_What you will do_
Give an unaltered copy of the listing below, minus its pictures.

_Dataset content_
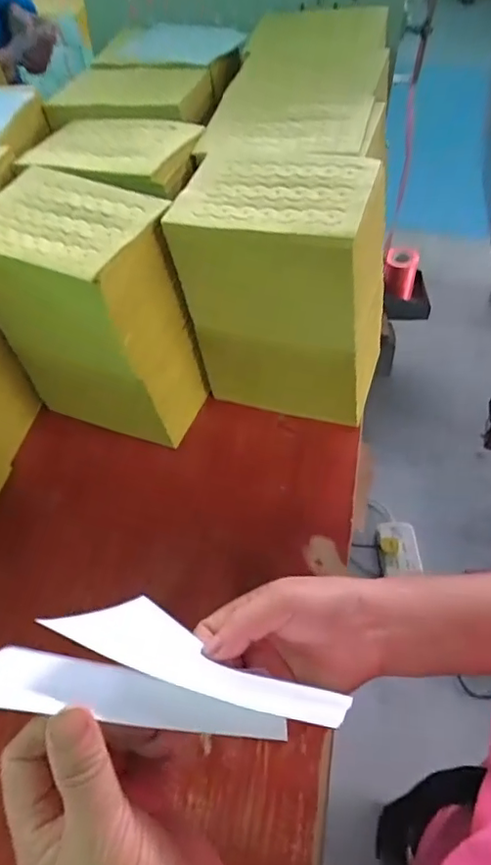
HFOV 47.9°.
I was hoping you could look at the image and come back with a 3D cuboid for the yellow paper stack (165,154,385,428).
[{"bbox_3d":[0.035,-0.136,0.534,0.168,0.212,0.109,13,54,13],"label":"yellow paper stack"}]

_Problem solution_
HFOV 47.9°.
I was hoping you could look at the image and come back with a 3D cuboid for the yellow paper stack (165,154,385,428).
[{"bbox_3d":[0.035,-0.136,0.534,0.168,0.212,0.109,13,54,13],"label":"yellow paper stack"}]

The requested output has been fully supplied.